# EXERCISE GOAL
From the mailing-list post about the VIT review response below, extract the passage starting at "Feedback and Recommendations" and ending at "from general revenue.", copied word for word.

# SOURCE TEXT
[Offtopic] Points to consider including in VIT Review Response

Alexakos, Zach Z alexakos.zach.z at edumail.vic.gov.au
Sun Aug 26 17:22:44 EST 2007


Very Good Stephen, 

 

But you forgot to include 

 

VI.  create glossy magazines once a year that contain images of happy,
shiny people and cost a heap of money, and are absolutely information
useless!

 

 

Zach Alexakos

 

 

________________________________

From: offtopic-bounces at edulists.com.au
[mailto:offtopic-bounces at edulists.com.au] On Behalf Of Stephen Digby
Sent: Sunday, 26 August 2007 10:59 AM
To: com. au Off Topic Edulists.
Subject: [Offtopic] Points to consider including in VIT Review Response

 

Needs to be emailed to vit at hlbvic.com.au <mailto:vit at hlbvic.com.au>
prior to 5pm on Tuesday, 18 September 2007. 


Feedback and Recommendations


I. the appropriate objectives for the Institute in the light of
government polices and changes in all educational sectors since its
establishment;

Create new structures:

*	VERB - Victorian educational Regulatory Board: Registration of
Teachers, Approves and accredits pre-service teacher education courses,
Misconduct Investigations. Run by government. Paid from general revenue.

*	VEI- Victorian Educational Institute: Promotion of the
profession, Works with teachers. Paid from voluntary membership. Run by
members elected by membership. 

II. the effectiveness of the Institute in achieving its original
objectives;

*	VIT has destroyed the little goodwill it has at its inception
through its unwillingness to represent "the profession" in any real
sense: 
*	VIT made no protest re. the imposition of registration fees and
criminal record checks on teachers, revealing itself to be a government
cipher 
*	the manner and timing of its demands for money have alienated
teachers 
*	the wasteful style of practice most prominently in relation to
its expensive and self promoting "communication" expenditure further
alienated teachers 
*	VIT made insignificant contributions to public debates re.
educational issues where "promotion of the teaching profession" is
needed. e.g. VELs reporting and assessment systems, new curriculum
structure, teacher stress, assaults on teachers etc 
	It thus reveals itself o be another arm of government rather
than a body representing the profession - an arm of government that
teachers substantively pay for !

# PROVIDED MATERIAL
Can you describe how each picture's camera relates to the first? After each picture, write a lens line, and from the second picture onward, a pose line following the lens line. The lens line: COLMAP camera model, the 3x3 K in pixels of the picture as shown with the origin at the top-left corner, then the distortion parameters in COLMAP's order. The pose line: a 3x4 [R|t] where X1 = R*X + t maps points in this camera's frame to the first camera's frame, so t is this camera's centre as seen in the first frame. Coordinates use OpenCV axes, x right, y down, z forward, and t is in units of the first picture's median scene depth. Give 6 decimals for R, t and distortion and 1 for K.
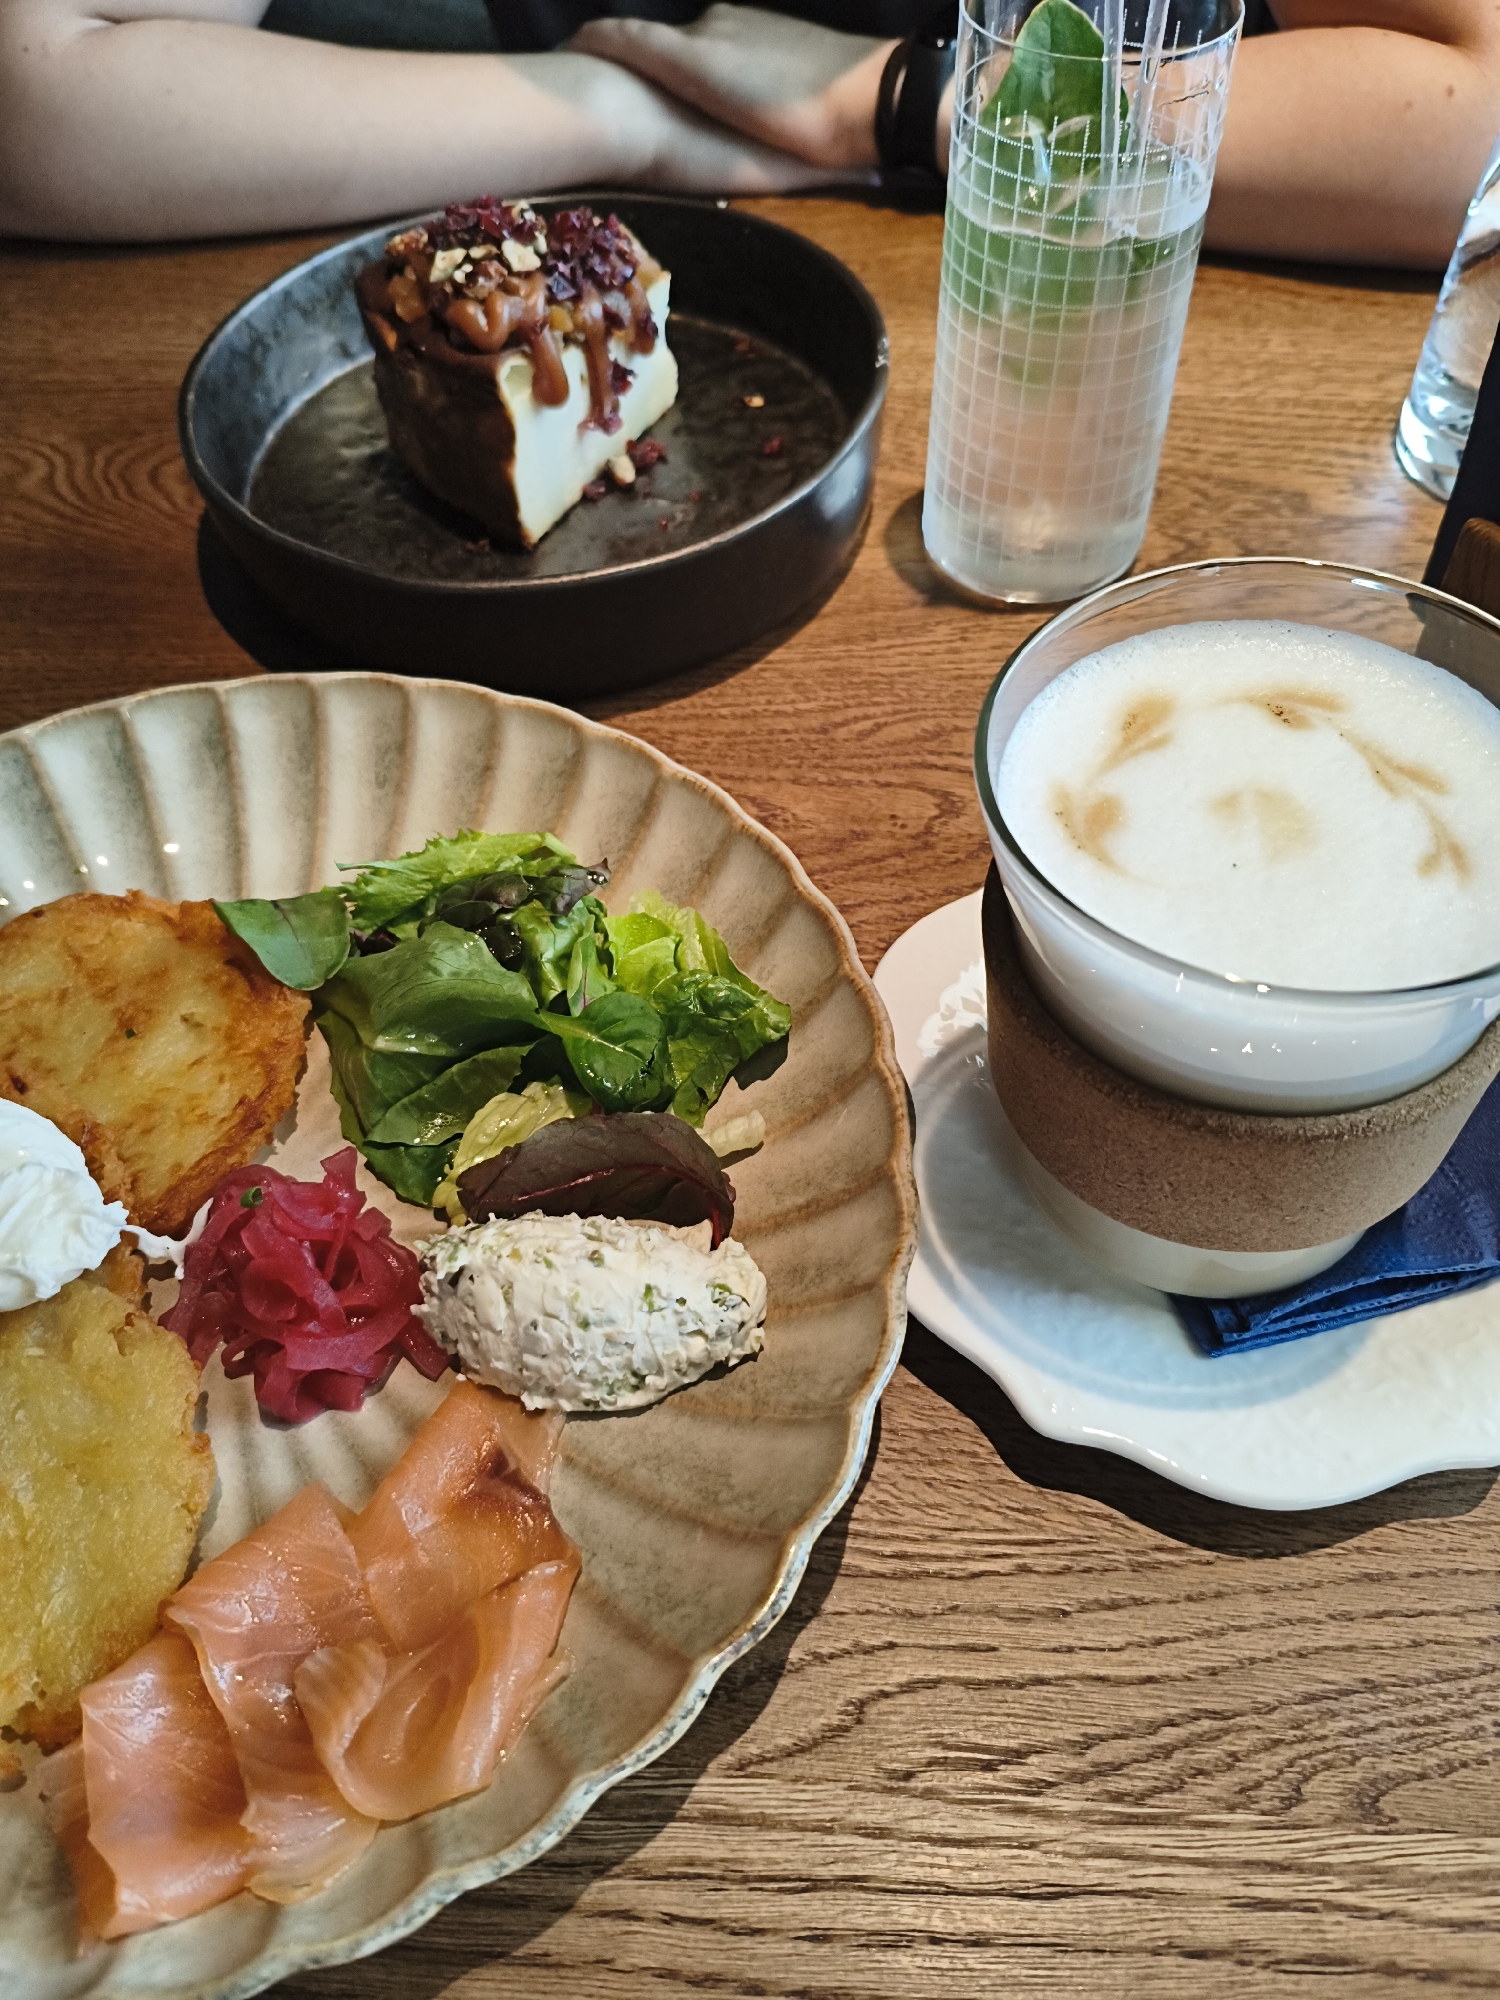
lens RADIAL K [[1325.7, 0, 750.0], [0, 1325.7, 1000.0], [0, 0, 1]] dist [0.000275, -0.008700]
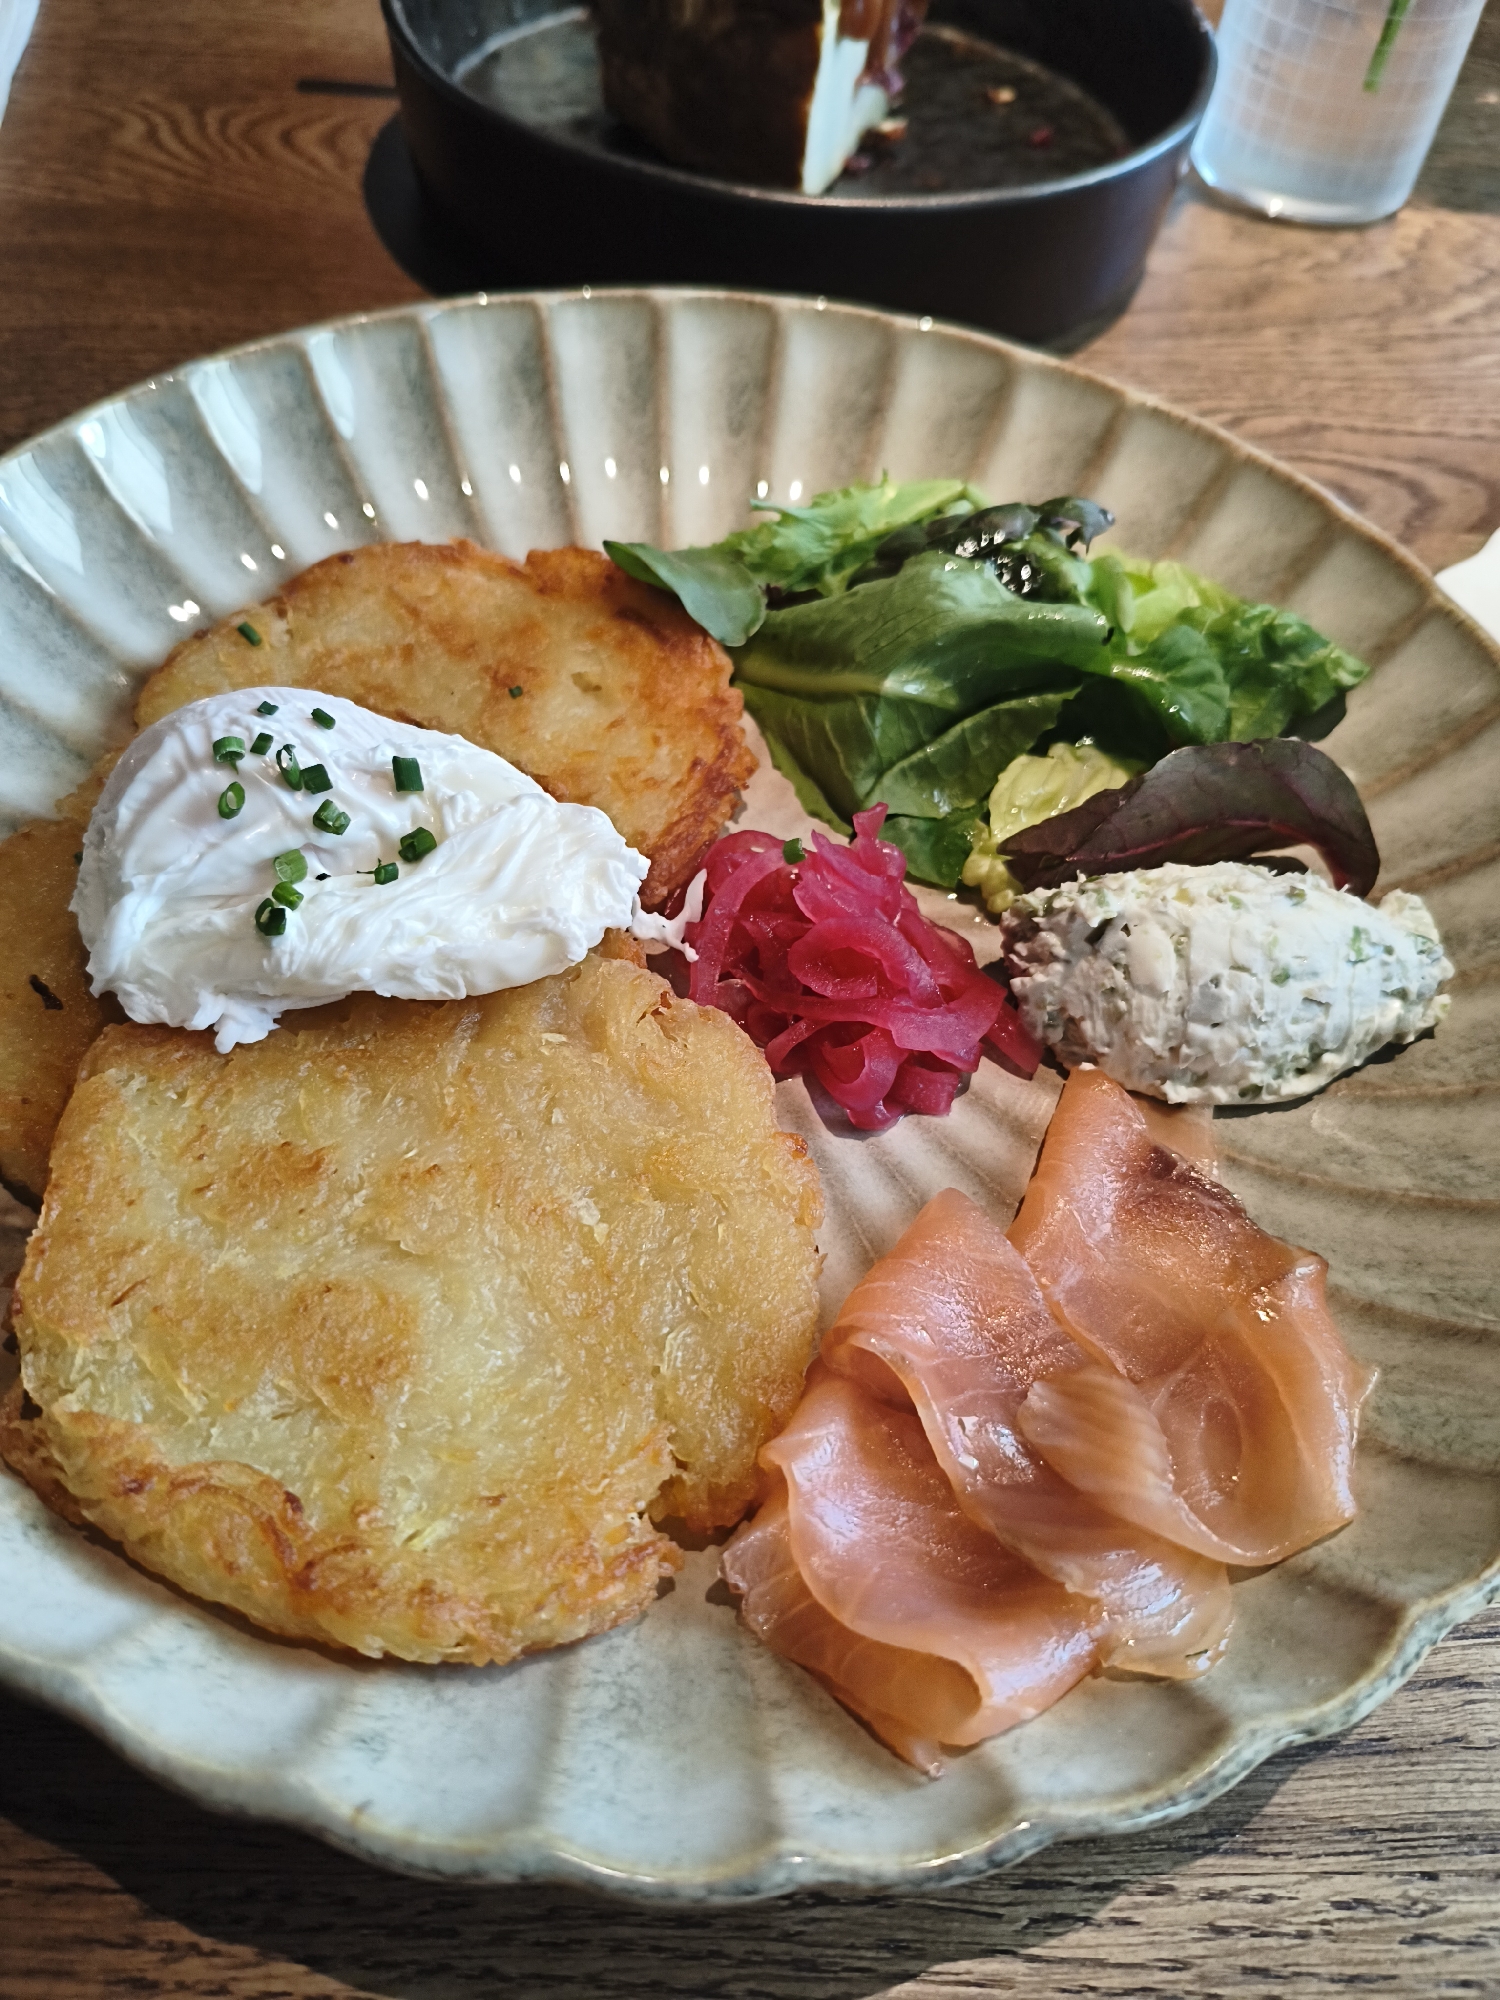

# ANSWER BELOW
Feedback and Recommendations


I. the appropriate objectives for the Institute in the light of
government polices and changes in all educational sectors since its
establishment;

Create new structures:

*	VERB - Victorian educational Regulatory Board: Registration of
Teachers, Approves and accredits pre-service teacher education courses,
Misconduct Investigations. Run by government. Paid from general revenue.